BTW, great call on that 20 year campaign to promote high density urban living and public transportation, smart people
— David Burge (@iowahawkblog) March 11, 2020
So much for ‘social distancing’. (But they've been at it for well more than 20 years!)
The solons of ‘urban planning’ never understood the problem with packing humans so closely together in an ugly urban environment. They foisted horrendous ‘Brutalist’ architecture on the taxpayers, crammed innocent citizens into concrete jungles and stinking public transportation, and seized a large portion of every worker's pay – all for the victims' own good – and then tried to improve their own miserable mess by ‘greening’ formerly useful space. They hobbled our public schools with absurd educational theories and crushed them with bureaucracy, and then called parents fools or worse for daring to make decisions for their own children. They told us how to live, what to think, and what to eat, never mind the utter lack of evidence for their enlightened advice. And when it all went very wrong, we were told to never mind all that because they're ‘experts’.
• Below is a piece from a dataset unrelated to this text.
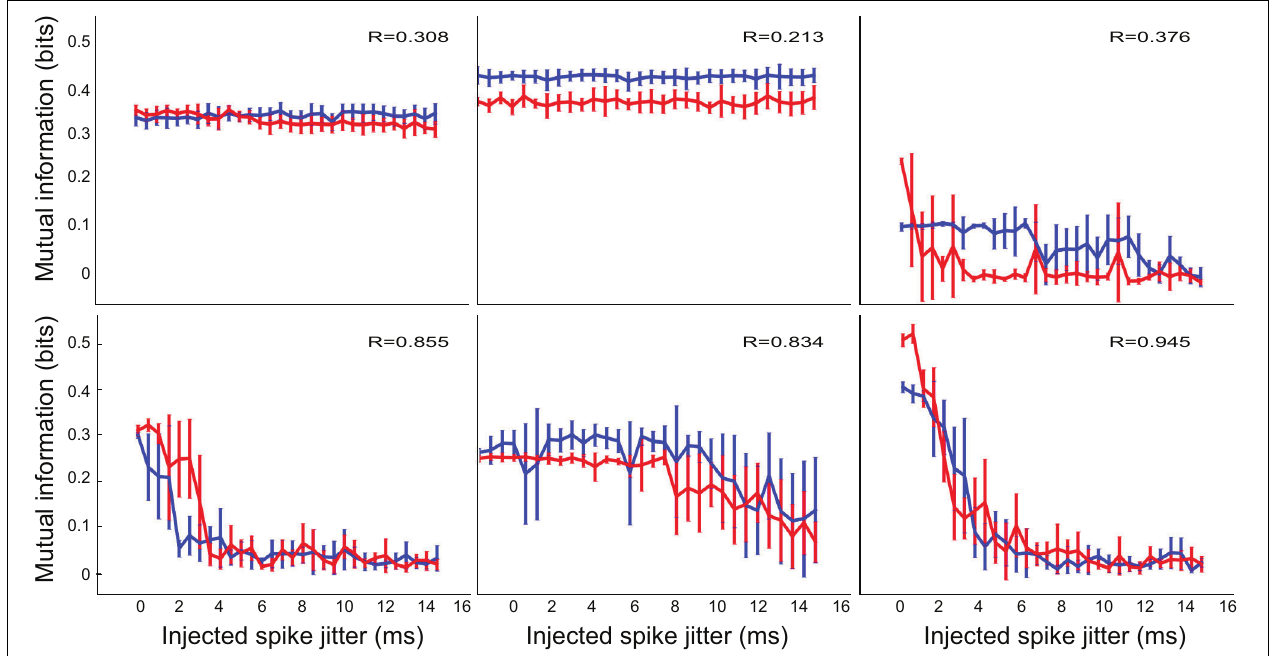
FIGURE 4 | The temporal precision of selective IC neurons was varied and not affected by inhibition. The two experimental conditions are indicated in blue (control) and red (inhibition blocked). As with the test systems, constant functions indicate little sensitivity to spike timing, while rapidly decreasing functions indicate high sensitivity to spike times. The neurons show a spectrum of temporal precision,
So now the Great and Wise Men mourn of ‘the death of expertise’ as a good portion of the public reject their advice and demand their damn money back, more so now as they see that richly funded CDC and NIH epidemiologists failed to plan for a foreseeable contingency and, even in the face of urgent need, FDA bureaucrats refused rule changes necessary to make COVID-19 testing more available. The excuse, as always, will be ‘a failure of imagination’.
And it is true: The baby has been tossed out with the bathwater. Good and vital advice sinks into disrepute by its proximity to bad, and sober judgement is buried under an avalanche screaming political hackery. But so much of ‘expertise’ is corrupt that the average victim of modern public education has no way to sort it out. The ‘experts’ have engineered their own downfall.
So boo-fricking-hoo and flush it all away. Mark II, the ‘experts’ can go pound sand and the people will return to judging true experts on the success of their advice, or by plain common sense. It's not perfect, but it's better than the way we had.
I keep hoping that sober judgement will win the day with the current Wuhan pandemic, and so far in my corner of the planet people are mostly taking reasonable precautions with only a trace of panic. (With a shake of his head and a shrug of his shoulders, the stock guy at the local Walmart replaces the empty pallets of toilet paper and bottled water, and I grin back. Yeah, he knows too.) But then I read what the jackasses on the nightly news are saying, and I throw up my hands.